Guillaume Maraud, Normes. Formes. Fictions. La fabrique des artefacts juridiques

Guillaume Maraud, Normes. Formes. Fictions. La fabrique des artefacts juridiques

Ce projet de recherche vise à explorer les rapports entre droit et création à l’intersection de plusieurs disciplines prenant pour objet les formes juridiques.

Un premier axe engage une réflexion sur l’histoire de la théorie et des sciences du droit en interrogeant leur rôle dans la légitimation et la reproduction des ordres normatifs en vigueur. Un deuxième axe explore les conditions de possibilité d’une philosophie de la praxis appliquée au droit, en traitant des contradictions de la société juridique pour en faire le fondement d’une démarche qui appréhende le conflit comme un matériau de création à part entière. S’inscrivant dans une perspective de recherche-action, ce second volet examine les ressources et les limites que renferment les procédés artificialistes du droit dans une perspective de transformation sociale. En croisant réflexivité épistémologique et étude des normativités, ce projet entend contribuer au tournant créatif des méthodes de la recherche en droit.

Biographie :

Guillaume Maraud est docteur en droit de l’université de Bordeaux et titulaire du certificat d’aptitude à la profession d’avocat (HEDAC). Diplômé de l’École nationale supérieure d’art de Paris-Cergy (DNSEP) et d’un master de théorie du droit co-accrédité par l’université Paris Nanterre/EHESS et en partenariat avec l’ENS Paris, il a soutenu en 2026 une thèse consacrée à l’histoire du concept d’abolition et aux méthodes de recherche-création appliquées au droit. Ses travaux portent sur l’histoire des méthodes des sciences du droit et sur les discours relatifs au changement social.

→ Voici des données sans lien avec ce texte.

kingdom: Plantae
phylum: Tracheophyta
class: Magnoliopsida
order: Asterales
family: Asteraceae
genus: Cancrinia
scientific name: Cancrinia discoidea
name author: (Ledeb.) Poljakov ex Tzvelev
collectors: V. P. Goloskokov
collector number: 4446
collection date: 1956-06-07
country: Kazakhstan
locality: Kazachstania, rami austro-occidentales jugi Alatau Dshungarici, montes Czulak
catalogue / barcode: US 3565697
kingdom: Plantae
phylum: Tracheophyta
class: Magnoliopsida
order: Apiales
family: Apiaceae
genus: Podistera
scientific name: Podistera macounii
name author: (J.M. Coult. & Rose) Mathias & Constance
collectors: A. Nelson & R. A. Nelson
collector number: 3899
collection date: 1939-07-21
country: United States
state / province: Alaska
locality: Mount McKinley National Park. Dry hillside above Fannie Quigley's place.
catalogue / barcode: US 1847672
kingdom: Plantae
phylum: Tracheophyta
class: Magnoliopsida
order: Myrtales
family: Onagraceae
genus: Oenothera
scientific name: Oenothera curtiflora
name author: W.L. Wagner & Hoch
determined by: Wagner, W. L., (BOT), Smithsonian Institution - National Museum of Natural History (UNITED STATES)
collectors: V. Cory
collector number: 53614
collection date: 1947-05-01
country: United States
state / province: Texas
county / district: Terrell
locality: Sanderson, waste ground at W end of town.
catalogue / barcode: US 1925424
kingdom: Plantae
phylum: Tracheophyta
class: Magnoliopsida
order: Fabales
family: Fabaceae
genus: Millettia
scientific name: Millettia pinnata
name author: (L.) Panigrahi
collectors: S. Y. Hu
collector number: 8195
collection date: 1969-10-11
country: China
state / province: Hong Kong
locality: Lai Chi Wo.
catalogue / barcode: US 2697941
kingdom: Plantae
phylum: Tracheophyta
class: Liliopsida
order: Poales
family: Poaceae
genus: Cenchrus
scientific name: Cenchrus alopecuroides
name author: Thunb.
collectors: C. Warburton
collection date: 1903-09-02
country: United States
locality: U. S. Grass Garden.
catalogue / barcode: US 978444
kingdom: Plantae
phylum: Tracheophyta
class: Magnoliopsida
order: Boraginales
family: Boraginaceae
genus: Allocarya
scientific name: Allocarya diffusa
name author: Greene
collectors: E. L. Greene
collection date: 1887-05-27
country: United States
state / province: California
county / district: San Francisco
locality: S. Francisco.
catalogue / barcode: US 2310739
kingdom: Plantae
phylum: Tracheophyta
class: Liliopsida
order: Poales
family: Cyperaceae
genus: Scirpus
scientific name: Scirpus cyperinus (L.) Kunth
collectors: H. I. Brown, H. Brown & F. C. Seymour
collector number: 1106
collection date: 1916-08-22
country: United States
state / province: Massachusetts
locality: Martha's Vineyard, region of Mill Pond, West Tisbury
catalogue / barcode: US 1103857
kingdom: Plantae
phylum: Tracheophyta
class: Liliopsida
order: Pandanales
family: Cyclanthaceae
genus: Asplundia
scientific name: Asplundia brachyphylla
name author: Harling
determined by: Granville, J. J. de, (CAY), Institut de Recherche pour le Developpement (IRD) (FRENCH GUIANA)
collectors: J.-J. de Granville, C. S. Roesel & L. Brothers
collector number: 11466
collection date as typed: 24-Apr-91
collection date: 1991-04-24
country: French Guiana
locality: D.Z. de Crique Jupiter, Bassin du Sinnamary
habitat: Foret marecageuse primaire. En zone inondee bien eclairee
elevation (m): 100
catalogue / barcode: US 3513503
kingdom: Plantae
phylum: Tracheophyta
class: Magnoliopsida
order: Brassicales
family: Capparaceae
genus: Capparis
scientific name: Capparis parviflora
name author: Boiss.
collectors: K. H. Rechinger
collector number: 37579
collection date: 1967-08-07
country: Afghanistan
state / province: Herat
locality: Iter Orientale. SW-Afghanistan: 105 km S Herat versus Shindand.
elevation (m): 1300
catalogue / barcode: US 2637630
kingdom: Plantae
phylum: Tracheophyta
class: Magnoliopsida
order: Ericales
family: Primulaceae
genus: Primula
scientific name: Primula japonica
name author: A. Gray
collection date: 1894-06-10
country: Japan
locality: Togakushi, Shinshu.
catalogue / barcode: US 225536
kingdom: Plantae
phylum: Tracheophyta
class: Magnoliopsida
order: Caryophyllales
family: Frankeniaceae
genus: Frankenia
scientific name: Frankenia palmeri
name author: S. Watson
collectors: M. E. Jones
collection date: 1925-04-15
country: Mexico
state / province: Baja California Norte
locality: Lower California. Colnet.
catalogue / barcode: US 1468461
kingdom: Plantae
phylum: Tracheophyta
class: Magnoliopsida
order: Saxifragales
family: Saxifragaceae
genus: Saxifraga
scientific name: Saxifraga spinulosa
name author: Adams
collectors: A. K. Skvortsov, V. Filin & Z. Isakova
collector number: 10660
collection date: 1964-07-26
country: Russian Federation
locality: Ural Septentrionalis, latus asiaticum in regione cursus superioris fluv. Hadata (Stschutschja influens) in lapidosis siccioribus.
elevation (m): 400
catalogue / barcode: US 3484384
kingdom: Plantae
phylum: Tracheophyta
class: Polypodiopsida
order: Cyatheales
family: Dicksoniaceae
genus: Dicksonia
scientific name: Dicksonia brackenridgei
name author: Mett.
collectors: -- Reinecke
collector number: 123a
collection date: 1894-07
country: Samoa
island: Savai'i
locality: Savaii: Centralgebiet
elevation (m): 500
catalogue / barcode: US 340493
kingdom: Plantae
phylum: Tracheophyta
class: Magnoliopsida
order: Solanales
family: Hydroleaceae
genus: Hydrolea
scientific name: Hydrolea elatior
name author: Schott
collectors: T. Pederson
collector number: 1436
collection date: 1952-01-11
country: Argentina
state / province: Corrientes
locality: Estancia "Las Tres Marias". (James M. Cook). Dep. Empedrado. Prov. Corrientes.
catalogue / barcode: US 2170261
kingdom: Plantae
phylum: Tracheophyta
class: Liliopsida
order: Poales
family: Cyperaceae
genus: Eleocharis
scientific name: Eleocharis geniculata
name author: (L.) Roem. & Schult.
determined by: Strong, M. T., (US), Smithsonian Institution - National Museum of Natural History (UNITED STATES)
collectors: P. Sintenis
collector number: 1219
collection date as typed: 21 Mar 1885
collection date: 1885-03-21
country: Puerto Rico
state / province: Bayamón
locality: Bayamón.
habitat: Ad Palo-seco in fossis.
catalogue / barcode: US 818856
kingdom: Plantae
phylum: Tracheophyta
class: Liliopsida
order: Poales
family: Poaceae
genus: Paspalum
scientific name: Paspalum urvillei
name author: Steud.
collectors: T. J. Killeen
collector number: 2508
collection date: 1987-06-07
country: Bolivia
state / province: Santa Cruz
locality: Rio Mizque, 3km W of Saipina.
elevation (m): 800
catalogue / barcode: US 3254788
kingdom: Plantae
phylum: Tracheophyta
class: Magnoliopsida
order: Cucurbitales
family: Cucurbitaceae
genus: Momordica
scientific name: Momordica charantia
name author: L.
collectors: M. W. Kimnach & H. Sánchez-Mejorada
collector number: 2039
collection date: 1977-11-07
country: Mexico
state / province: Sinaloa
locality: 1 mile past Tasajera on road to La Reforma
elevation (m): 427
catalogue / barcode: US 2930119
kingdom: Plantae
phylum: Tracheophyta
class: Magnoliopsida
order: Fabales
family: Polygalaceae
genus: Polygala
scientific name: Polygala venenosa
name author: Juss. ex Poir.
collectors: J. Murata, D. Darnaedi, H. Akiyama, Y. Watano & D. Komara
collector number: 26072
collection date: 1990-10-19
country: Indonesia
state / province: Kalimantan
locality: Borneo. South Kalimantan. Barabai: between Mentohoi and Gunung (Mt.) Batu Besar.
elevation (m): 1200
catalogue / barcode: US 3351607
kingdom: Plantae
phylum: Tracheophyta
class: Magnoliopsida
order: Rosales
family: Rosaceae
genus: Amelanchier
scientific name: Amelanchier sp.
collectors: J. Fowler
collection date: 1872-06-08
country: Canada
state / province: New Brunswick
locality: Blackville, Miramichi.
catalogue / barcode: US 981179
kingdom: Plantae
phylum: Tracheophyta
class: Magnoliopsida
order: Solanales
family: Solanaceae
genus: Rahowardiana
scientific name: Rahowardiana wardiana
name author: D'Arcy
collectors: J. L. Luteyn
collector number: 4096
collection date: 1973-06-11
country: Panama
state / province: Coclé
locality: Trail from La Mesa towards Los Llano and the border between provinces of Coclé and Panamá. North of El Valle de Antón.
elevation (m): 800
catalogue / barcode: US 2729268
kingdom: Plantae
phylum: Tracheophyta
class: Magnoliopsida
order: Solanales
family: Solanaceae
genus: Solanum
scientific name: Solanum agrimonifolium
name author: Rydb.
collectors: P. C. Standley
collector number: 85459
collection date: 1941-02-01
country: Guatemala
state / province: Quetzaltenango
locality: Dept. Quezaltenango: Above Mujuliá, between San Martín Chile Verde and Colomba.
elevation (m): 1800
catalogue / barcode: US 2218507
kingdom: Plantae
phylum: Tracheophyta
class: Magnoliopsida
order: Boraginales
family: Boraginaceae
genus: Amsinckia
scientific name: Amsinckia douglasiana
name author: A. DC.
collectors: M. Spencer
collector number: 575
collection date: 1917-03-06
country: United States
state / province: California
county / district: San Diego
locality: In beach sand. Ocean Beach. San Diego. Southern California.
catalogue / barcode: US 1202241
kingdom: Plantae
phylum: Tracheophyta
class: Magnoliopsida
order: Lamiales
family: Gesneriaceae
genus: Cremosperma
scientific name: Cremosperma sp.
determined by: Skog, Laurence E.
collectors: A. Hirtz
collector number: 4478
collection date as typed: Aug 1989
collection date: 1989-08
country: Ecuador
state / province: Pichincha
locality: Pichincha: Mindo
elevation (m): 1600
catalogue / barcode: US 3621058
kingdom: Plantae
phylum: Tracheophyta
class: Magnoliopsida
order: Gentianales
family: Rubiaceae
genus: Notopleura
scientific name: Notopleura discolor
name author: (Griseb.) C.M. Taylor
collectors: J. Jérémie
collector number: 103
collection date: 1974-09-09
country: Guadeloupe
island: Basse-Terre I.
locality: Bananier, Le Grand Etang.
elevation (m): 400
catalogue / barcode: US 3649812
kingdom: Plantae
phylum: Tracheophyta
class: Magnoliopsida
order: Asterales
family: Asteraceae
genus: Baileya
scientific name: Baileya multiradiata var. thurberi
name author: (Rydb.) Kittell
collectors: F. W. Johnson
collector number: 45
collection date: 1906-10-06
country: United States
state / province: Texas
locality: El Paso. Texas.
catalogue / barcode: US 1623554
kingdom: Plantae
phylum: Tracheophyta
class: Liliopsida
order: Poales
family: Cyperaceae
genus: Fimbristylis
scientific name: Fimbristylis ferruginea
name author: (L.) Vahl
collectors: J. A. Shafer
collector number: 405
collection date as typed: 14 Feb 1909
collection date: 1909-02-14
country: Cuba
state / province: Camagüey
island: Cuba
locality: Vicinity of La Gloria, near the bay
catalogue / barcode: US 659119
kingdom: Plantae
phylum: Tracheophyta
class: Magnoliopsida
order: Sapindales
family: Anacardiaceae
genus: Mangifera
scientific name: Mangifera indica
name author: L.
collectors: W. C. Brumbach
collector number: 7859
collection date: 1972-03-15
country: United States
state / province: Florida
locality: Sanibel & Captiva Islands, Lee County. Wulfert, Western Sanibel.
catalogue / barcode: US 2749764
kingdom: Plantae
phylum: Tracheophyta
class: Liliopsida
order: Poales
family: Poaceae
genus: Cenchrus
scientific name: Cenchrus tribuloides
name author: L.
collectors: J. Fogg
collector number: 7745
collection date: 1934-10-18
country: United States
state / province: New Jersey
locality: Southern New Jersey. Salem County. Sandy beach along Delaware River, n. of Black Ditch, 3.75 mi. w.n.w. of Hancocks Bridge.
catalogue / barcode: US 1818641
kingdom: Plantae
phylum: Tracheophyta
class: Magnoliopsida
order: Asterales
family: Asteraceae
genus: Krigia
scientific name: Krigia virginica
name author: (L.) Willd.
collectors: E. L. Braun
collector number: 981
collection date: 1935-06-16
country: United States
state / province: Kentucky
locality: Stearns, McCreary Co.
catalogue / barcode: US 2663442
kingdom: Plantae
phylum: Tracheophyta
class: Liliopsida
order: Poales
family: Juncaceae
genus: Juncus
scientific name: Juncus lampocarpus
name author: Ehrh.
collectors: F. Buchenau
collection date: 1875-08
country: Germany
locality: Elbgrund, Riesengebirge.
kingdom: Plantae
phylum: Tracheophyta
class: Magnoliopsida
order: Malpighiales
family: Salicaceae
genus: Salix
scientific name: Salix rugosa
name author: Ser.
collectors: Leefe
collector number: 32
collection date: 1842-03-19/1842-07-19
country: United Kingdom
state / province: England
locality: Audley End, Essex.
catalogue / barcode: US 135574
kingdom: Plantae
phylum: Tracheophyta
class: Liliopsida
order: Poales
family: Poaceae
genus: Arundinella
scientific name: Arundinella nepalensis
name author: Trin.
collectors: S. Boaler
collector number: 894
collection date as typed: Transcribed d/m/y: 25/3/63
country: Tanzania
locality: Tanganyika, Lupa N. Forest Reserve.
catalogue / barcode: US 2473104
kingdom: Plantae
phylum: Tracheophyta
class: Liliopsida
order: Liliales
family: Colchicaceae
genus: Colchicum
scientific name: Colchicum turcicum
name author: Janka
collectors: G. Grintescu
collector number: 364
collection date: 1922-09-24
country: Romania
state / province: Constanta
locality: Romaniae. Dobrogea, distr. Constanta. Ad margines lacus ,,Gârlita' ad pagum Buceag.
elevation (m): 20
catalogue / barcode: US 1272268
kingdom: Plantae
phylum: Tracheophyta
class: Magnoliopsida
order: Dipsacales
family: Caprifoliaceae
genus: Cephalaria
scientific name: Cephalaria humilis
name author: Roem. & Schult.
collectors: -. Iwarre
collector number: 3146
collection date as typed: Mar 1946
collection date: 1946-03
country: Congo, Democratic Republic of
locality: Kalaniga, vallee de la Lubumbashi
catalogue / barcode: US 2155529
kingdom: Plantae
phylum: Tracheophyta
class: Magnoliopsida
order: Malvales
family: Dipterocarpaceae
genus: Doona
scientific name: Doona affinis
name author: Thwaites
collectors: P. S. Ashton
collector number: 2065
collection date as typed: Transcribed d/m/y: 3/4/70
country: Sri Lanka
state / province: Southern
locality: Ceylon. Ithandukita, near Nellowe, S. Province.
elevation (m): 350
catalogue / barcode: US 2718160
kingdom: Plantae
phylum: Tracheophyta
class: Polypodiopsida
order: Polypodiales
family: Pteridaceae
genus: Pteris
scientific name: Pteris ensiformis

© tribunal de Bobigny, photographie Guillaume Maraud 

 



ÉQUIPE DU PROJET

Ce projet de recherche est porté conjointement par l’unité mixte de recherche Centre de Théorie et d’Analyse du Droit (CTAD, UMR 7074, CNRS, université Paris Nanterre) et l’unité de recherche Fabrique du littéraire (Fablitt, université Paris 8) sous la supervision de Charlotte Girard, professeure de droit public et Nancy Murzilli, professeure de littérature et arts.